Metricbeat Storage in ElasticSearch index

benjamin.watson · December 27, 2019, 4:59pm

Greetings all,

I'm designing a monitoring and alerting platform and intend to base it largely on ElasticSearch and leverage Metricbeat for per host metrics collection. I've looked up some general (and often conflicting) ElasticSearch "best practices" when it comes to cluster, index, and shard configuration. And I know the issue I'm facing is the general answer "it depends". It depends on how much data you want to keep, how hot/warm/cold you want it, if you'll do roll-up indices, which metricbeat modules and metricsets you will use, etc.

Given that, I still need to start planning and get an initial cluster sized "the best I can". Assuming I know the number of hosts (machines/VMs) I want to monitor via metricbeat, and assuming I use the default out-of-the-box configuration for the system module, approximately how much data can I expect to ingest into ElasticSearch per monitored host per hour (or day, or week)?

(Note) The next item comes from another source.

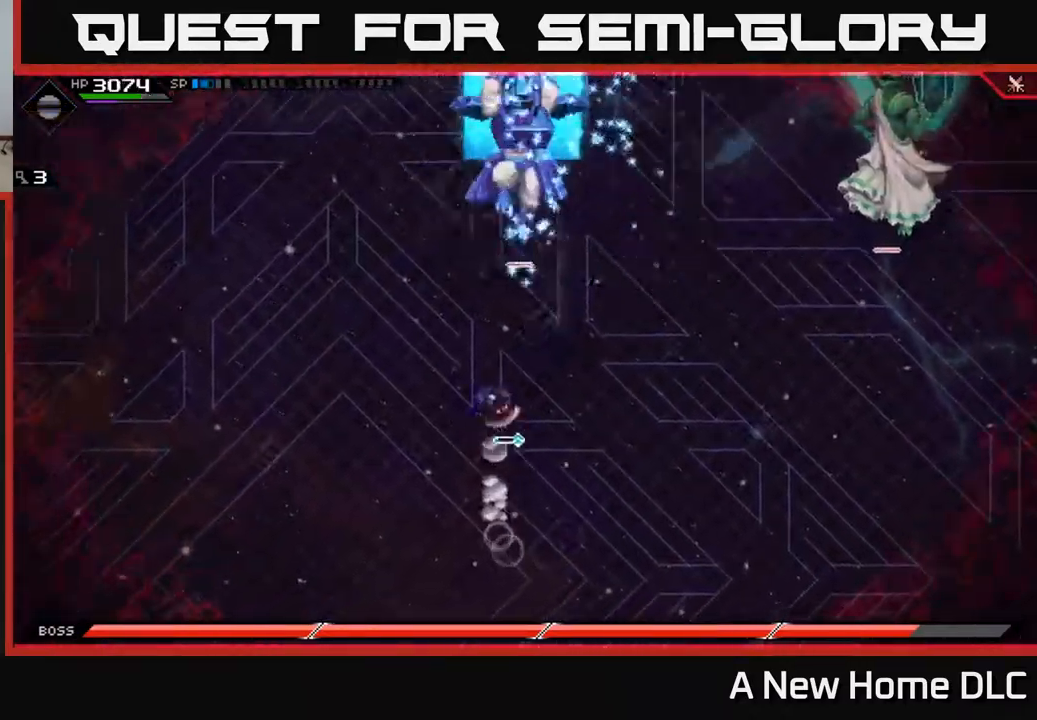
{"buttons": [], "left_stick": "left", "right_stick": "center", "events": [[50, "L1", "down"], [167, "L1", "up"], [483, "left_stick", "left"]]}
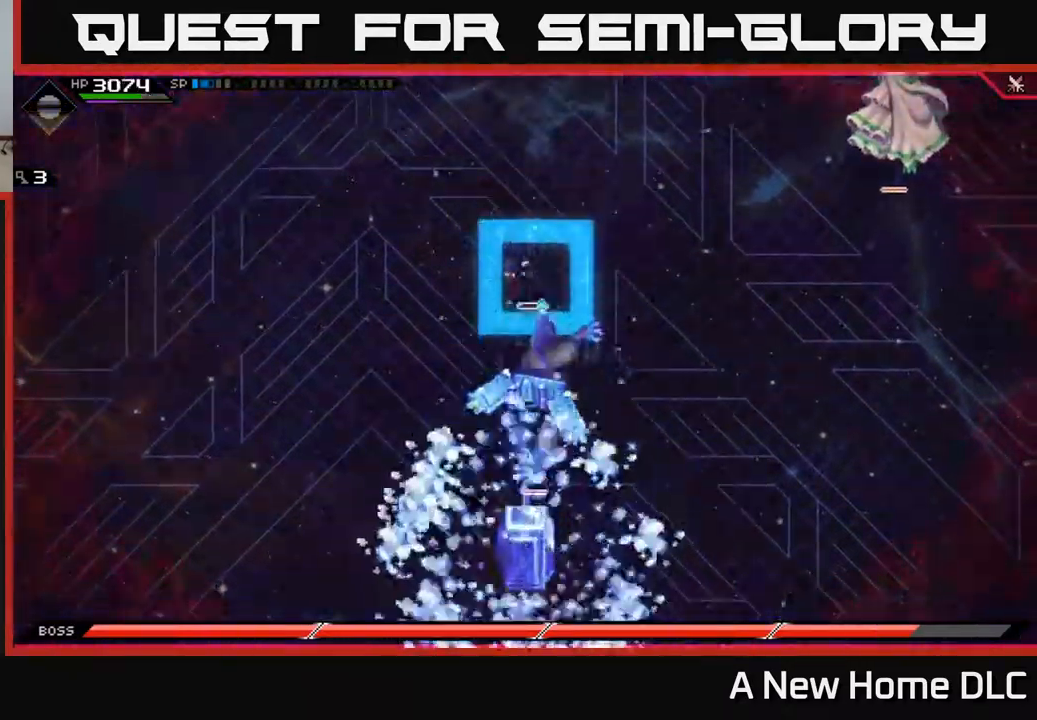
{"buttons": [], "left_stick": "down-left", "right_stick": "center", "events": [[33, "left_stick", "down-left"]]}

For example, assume my default metricbeat config looks like this:

metricbeat.modules:
                - module: system
                  metricsets:
                    - cpu
                    - load
                    - memory
                    - network
                    - process
                    - process_summary
                    # - uptime
                    # - core
                    # - diskio
                    # - filesystem
                    # - fsstat
                    # - raid
                    # - socket
                  enabled: true
                  period: 10s
                  processes: ['.*']

How much ES index storage does that translate to on a per-host basis? I know there is a lot of fine tuning that can be done (e.g. filtering top_N processes, etc., etc.). But what does the above "default" configuration typically yield (assuming ES/Beats 7.x).

Are there any "rules of thumb" guides out there that generalize the storage volume generated by the various metricbeat modules/configurations?

Thanks!

Ben

benjamin.watson · December 31, 2019, 3:32pm

MetricBeat Stats

The following table summarizes some experiments running the metricbeat agent on
various platforms and with various configurations to determine the amount of
storage within ElasticSearch to store the metrics over periods of time. The
idea here is to get a per-monitored-host storage requirement so we can
appropriately size an Elastic cluster to serve as an infrastructure monitoring
platform.

Stats Collection Methodology

Since I already use Ansible to configuration manage hosts and have playbooks for
managing ElasticSearch, I employed them to spin up a new VM host with
ElasticSearch. The node was configured as a master/ingest/data node. The VM
also has Kibana installed to allow me to easily observe index creation and
document arrival into the index.

Once initially provisioned, we have ElasticSearch with no indicies ready to
receive some data. I then used Ansible to provision the metricbeat agent to
a host and configure the metricbeat modules and metricsets. Next, I run the
metricbeat agent for 5 minutes and observe the created index size in Kibana. I
take note of the number of documents and size of the index. I record this
information into a spreadsheet, where simple cell-based multiplcation calculates
the extrapolated storage for 1 hour, 1 day, 1 month, and 1 year increments.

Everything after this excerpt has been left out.